WebmasterWorld Senior Member 10+ Year Member



surveydan77:

The "typical" rule of thumb is 3-5 years of annual earnings is the asking price. Hence in your case $600 times 12 times 3 or 5. However there are several factors that influence this.

1. What is the source and use of funds? What does it clear after expense $600 per month? Are either the expenses or revenues "soft" which means they could be changed or go away quickly. For example soft revenue might be a single advertiser that represented over half the monthly income who could leave with one fell swoop. Soft expense might be something like paying a writer to help develop the content, someone who could be eliminated and still have a site. Hard revenues are things like membership fees. Members may come and go, but unless you do something stupid it is unlikely that half of them would disappear overnight. Hard expenses are something like a royalty that you have to pay to someone whose content you are using.

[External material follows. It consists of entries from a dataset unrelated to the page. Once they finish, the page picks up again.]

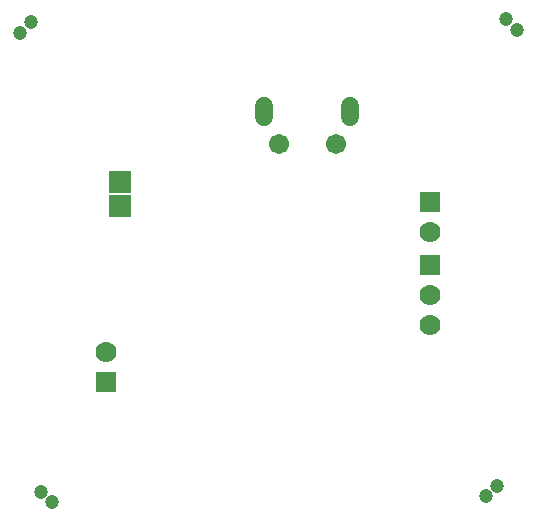
<source format=gbs>
G04 ---------------------------- Layer name :BOTTOM SOLDER LAYER*
G04 EasyEDA v5.6.15, Thu, 26 Jul 2018 23:30:40 GMT*
G04 3f3d84fbcde042cdb59b76facc9dedd5*
G04 Gerber Generator version 0.2*
G04 Scale: 100 percent, Rotated: No, Reflected: No *
G04 Dimensions in millimeters *
G04 leading zeros omitted , absolute positions ,3 integer and 3 decimal *
%FSLAX33Y33*%
%MOMM*%
G90*
G71D02*

%ADD61C,1.503197*%
%ADD62R,1.778000X1.778000*%
%ADD63C,1.778000*%
%ADD64C,1.203198*%
%ADD65R,1.879600X1.879600*%
%ADD66C,1.703197*%

%LPD*%
G54D61*
G01X35623Y49308D02*
G01X35623Y50208D01*
G01X42862Y49308D02*
G01X42862Y50208D01*
G54D62*
G01X49657Y42148D03*
G54D63*
G01X49657Y39608D03*
G01X49657Y31734D03*
G01X49657Y34274D03*
G54D62*
G01X49657Y36814D03*
G01X22225Y26908D03*
G54D63*
G01X22225Y29448D03*
G54D64*
G01X54411Y17185D03*
G01X55316Y18089D03*
G01X16692Y17581D03*
G01X17597Y16677D03*
G01X56967Y56682D03*
G01X56062Y57586D03*
G01X15819Y57332D03*
G01X14914Y56428D03*
G54D65*
G01X23368Y41793D03*
G01X23368Y43774D03*
G54D66*
G01X41653Y47058D03*
G01X36812Y47058D03*
M00*
M02*

</source>
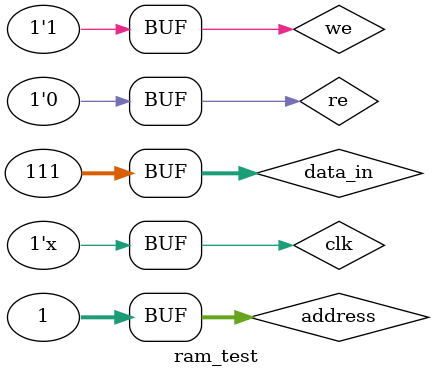
<source format=v>
`timescale 1ns / 1ps


module ram_test;

	// Inputs
	reg clk;
	reg [31:0] address;
	reg [31:0] data_in;
	reg re;
	reg we;

	// Outputs
	wire [31:0] data_out;

	// Instantiate the Unit Under Test (UUT)
	sp_ram_rw uut (
		.clk(clk), 
		.address(address), 
		.data_in(data_in), 
		.data_out(data_out), 
		.re(re), 
		.we(we)
	);

	initial begin
		// Initialize Inputs
		clk = 0;
		address = 1;
		data_in = 111;
		re = 0;
		we = 1;

		// Wait 100 ns for global reset to finish
		#100;
        
		// Add stimulus here

	end
	
	always begin
		#5 clk = !clk;
	end
      
endmodule


</source>
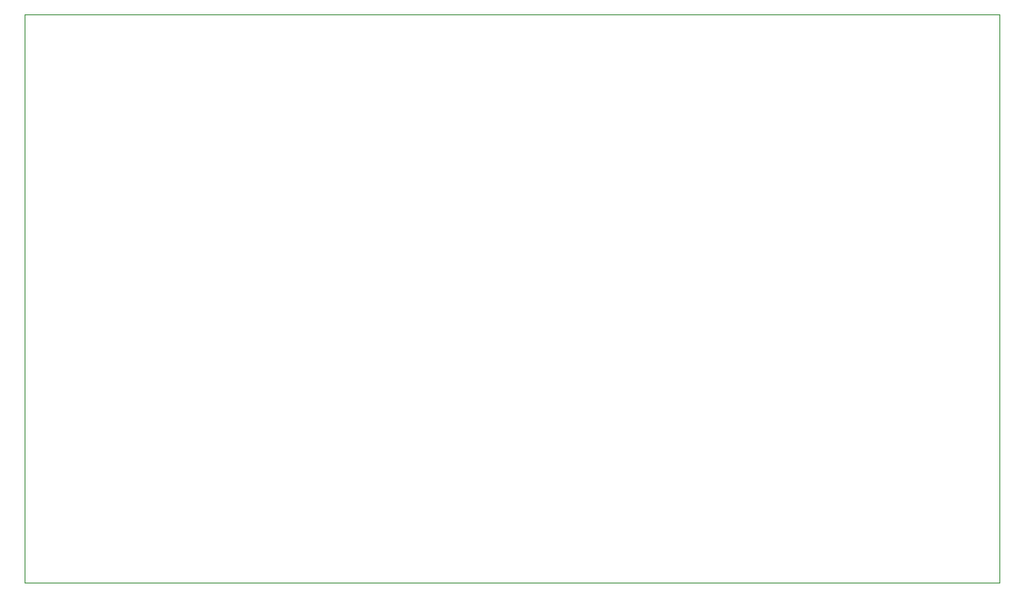
<source format=gbr>
%TF.GenerationSoftware,KiCad,Pcbnew,9.0.2*%
%TF.CreationDate,2025-06-28T19:25:42+02:00*%
%TF.ProjectId,Hackpad,4861636b-7061-4642-9e6b-696361645f70,rev?*%
%TF.SameCoordinates,Original*%
%TF.FileFunction,Profile,NP*%
%FSLAX46Y46*%
G04 Gerber Fmt 4.6, Leading zero omitted, Abs format (unit mm)*
G04 Created by KiCad (PCBNEW 9.0.2) date 2025-06-28 19:25:42*
%MOMM*%
%LPD*%
G01*
G04 APERTURE LIST*
%TA.AperFunction,Profile*%
%ADD10C,0.050000*%
%TD*%
G04 APERTURE END LIST*
D10*
X92100000Y-54800000D02*
X189500000Y-54800000D01*
X189500000Y-111600000D01*
X92100000Y-111600000D01*
X92100000Y-54800000D01*
M02*

</source>
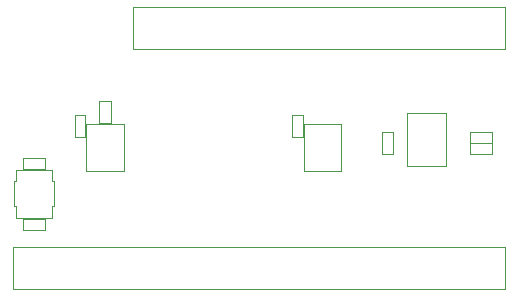
<source format=gbr>
%TF.GenerationSoftware,KiCad,Pcbnew,9.0.1*%
%TF.CreationDate,2025-07-30T00:23:41-04:00*%
%TF.ProjectId,T5848,54353834-382e-46b6-9963-61645f706362,rev?*%
%TF.SameCoordinates,Original*%
%TF.FileFunction,Other,User*%
%FSLAX46Y46*%
G04 Gerber Fmt 4.6, Leading zero omitted, Abs format (unit mm)*
G04 Created by KiCad (PCBNEW 9.0.1) date 2025-07-30 00:23:41*
%MOMM*%
%LPD*%
G01*
G04 APERTURE LIST*
%ADD10C,0.050000*%
G04 APERTURE END LIST*
D10*
%TO.C,C5*%
X162740000Y-103690000D02*
X162740000Y-105510000D01*
X162740000Y-105510000D02*
X163660000Y-105510000D01*
X163660000Y-103690000D02*
X162740000Y-103690000D01*
X163660000Y-105510000D02*
X163660000Y-103690000D01*
%TO.C,C4*%
X155140000Y-102250000D02*
X155140000Y-104070000D01*
X155140000Y-104070000D02*
X156060000Y-104070000D01*
X156060000Y-102250000D02*
X155140000Y-102250000D01*
X156060000Y-104070000D02*
X156060000Y-102250000D01*
%TO.C,C3*%
X136720000Y-102250000D02*
X136720000Y-104070000D01*
X136720000Y-104070000D02*
X137640000Y-104070000D01*
X137640000Y-102250000D02*
X136720000Y-102250000D01*
X137640000Y-104070000D02*
X137640000Y-102250000D01*
%TO.C,MK2*%
X159290000Y-103000000D02*
X156130000Y-103000000D01*
X156130000Y-107000000D01*
X159290000Y-107000000D01*
X159290000Y-103000000D01*
%TO.C,R2*%
X170199998Y-105500001D02*
X172059998Y-105500000D01*
X170200002Y-104560000D02*
X170199998Y-105500001D01*
X172059998Y-105500000D02*
X172060002Y-104559999D01*
X172060002Y-104559999D02*
X170200002Y-104560000D01*
%TO.C,J1*%
X131480000Y-113390000D02*
X173139999Y-113390002D01*
X131480000Y-116930000D02*
X131480000Y-113390000D01*
X173139999Y-113390002D02*
X173140000Y-116929999D01*
X173140000Y-116929999D02*
X131480000Y-116930000D01*
%TO.C,C2*%
X132390000Y-105840000D02*
X132390000Y-106760000D01*
X132390000Y-106760000D02*
X134210000Y-106760000D01*
X134210000Y-105840000D02*
X132390000Y-105840000D01*
X134210000Y-106760000D02*
X134210000Y-105840000D01*
%TO.C,R1*%
X138829999Y-102930001D02*
X139770000Y-102929999D01*
X138830000Y-101070001D02*
X138829999Y-102930001D01*
X139770000Y-102929999D02*
X139770001Y-101069999D01*
X139770001Y-101069999D02*
X138830000Y-101070001D01*
%TO.C,U2*%
X131600000Y-107850001D02*
X131600000Y-109950001D01*
X131600000Y-109950001D02*
X131800000Y-109949999D01*
X131799999Y-107849999D02*
X131600000Y-107850001D01*
X131800000Y-106850000D02*
X131799999Y-107849999D01*
X131800000Y-109949999D02*
X131800000Y-110950000D01*
X131800000Y-110950000D02*
X134800000Y-110950000D01*
X134800000Y-106850000D02*
X131800000Y-106850000D01*
X134800000Y-107850001D02*
X134800000Y-106850000D01*
X134800000Y-110950000D02*
X134800001Y-109950001D01*
X134800001Y-109950001D02*
X135000000Y-109949999D01*
X135000000Y-107849999D02*
X134800000Y-107850001D01*
X135000000Y-109949999D02*
X135000000Y-107849999D01*
%TO.C,C1*%
X132390000Y-111040000D02*
X132390000Y-111960000D01*
X132390000Y-111960000D02*
X134210000Y-111960000D01*
X134210000Y-111040000D02*
X132390000Y-111040000D01*
X134210000Y-111960000D02*
X134210000Y-111040000D01*
%TO.C,U3*%
X164850000Y-102050000D02*
X164850000Y-106550000D01*
X164850000Y-106550000D02*
X168150000Y-106550000D01*
X168150000Y-102050000D02*
X164850000Y-102050000D01*
X168150000Y-106550000D02*
X168150000Y-102050000D01*
%TO.C,MK1*%
X140870000Y-103000000D02*
X137710000Y-103000000D01*
X137710000Y-107000000D01*
X140870000Y-107000000D01*
X140870000Y-103000000D01*
%TO.C,J2*%
X141650000Y-93070000D02*
X173130000Y-93069999D01*
X141650000Y-96610000D02*
X141650000Y-93070000D01*
X173130000Y-93069999D02*
X173130000Y-96610001D01*
X173130000Y-96610001D02*
X141650000Y-96610000D01*
%TO.C,C6*%
X170210000Y-103640000D02*
X170210000Y-104560000D01*
X170210000Y-104560000D02*
X172030000Y-104560000D01*
X172030000Y-103640000D02*
X170210000Y-103640000D01*
X172030000Y-104560000D02*
X172030000Y-103640000D01*
%TD*%
M02*

</source>
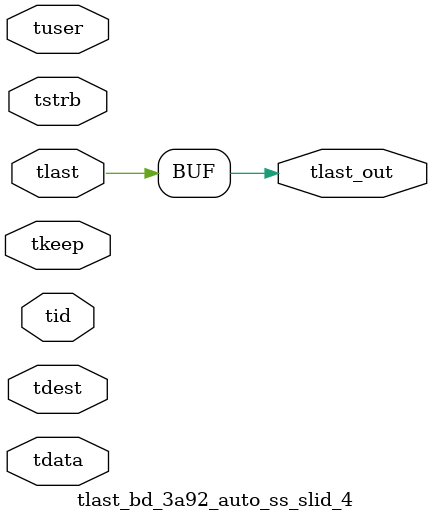
<source format=v>


`timescale 1ps/1ps

module tlast_bd_3a92_auto_ss_slid_4 #
(
parameter C_S_AXIS_TID_WIDTH   = 1,
parameter C_S_AXIS_TUSER_WIDTH = 0,
parameter C_S_AXIS_TDATA_WIDTH = 0,
parameter C_S_AXIS_TDEST_WIDTH = 0
)
(
input  [(C_S_AXIS_TID_WIDTH   == 0 ? 1 : C_S_AXIS_TID_WIDTH)-1:0       ] tid,
input  [(C_S_AXIS_TDATA_WIDTH == 0 ? 1 : C_S_AXIS_TDATA_WIDTH)-1:0     ] tdata,
input  [(C_S_AXIS_TUSER_WIDTH == 0 ? 1 : C_S_AXIS_TUSER_WIDTH)-1:0     ] tuser,
input  [(C_S_AXIS_TDEST_WIDTH == 0 ? 1 : C_S_AXIS_TDEST_WIDTH)-1:0     ] tdest,
input  [(C_S_AXIS_TDATA_WIDTH/8)-1:0 ] tkeep,
input  [(C_S_AXIS_TDATA_WIDTH/8)-1:0 ] tstrb,
input  [0:0]                                                             tlast,
output                                                                   tlast_out
);

assign tlast_out = {tlast};

endmodule


</source>
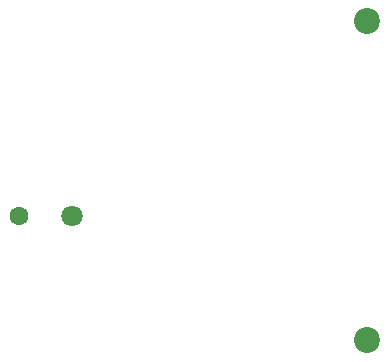
<source format=gbr>
%TF.GenerationSoftware,KiCad,Pcbnew,7.0.5*%
%TF.CreationDate,2023-10-22T13:56:56-04:00*%
%TF.ProjectId,PWR_module,5057525f-6d6f-4647-956c-652e6b696361,rev?*%
%TF.SameCoordinates,PX7270e00PY6a55ae0*%
%TF.FileFunction,Soldermask,Bot*%
%TF.FilePolarity,Negative*%
%FSLAX46Y46*%
G04 Gerber Fmt 4.6, Leading zero omitted, Abs format (unit mm)*
G04 Created by KiCad (PCBNEW 7.0.5) date 2023-10-22 13:56:56*
%MOMM*%
%LPD*%
G01*
G04 APERTURE LIST*
%ADD10C,2.200000*%
%ADD11C,1.600000*%
%ADD12C,1.800000*%
G04 APERTURE END LIST*
D10*
%TO.C,H3*%
X32000000Y5000000D03*
%TD*%
%TO.C,H2*%
X32000000Y32000000D03*
%TD*%
D11*
%TO.C,J1*%
X2500000Y15500000D03*
D12*
X7000000Y15500000D03*
%TD*%
M02*

</source>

2. Do you have a better then average brand in the industry? If you have a brand that is well respected and with a little more work someone could easily double or triple the monthly income I think that is worth a little more. If you have a crappy brand that people say you are lucky to get $600 per month sell now, then that is probably not worth much at all.

3. Do you have to stick around after the sale and keep developing content or information to keep the site going. If you do that is probably worth more.

4. Do you have a good solid database of customers and know what they like and dislike about the site? If you do that is worth more. If you guess each month who your customers are and where the income is coming from that is worth a lot less.

The point is that things that raise the long term value of the site for a buyer is the premium you can charge above and beyond the 3-5 years annual income. Things that are unstable and/or unpredictable don't warrant a premium.

Fortune Hunter

zomega42

9:54 pm on Jun 25, 2005 (gmt 0)

10+ Year Member



It depends on just about everything, but the 3-5 factor seems a little high for a low-revenue website. Unless it's growing rapidly and safely I'd expect to sell for about 1-2 times the yearly income. The 3-5 number applies to bricks and mortar businesses.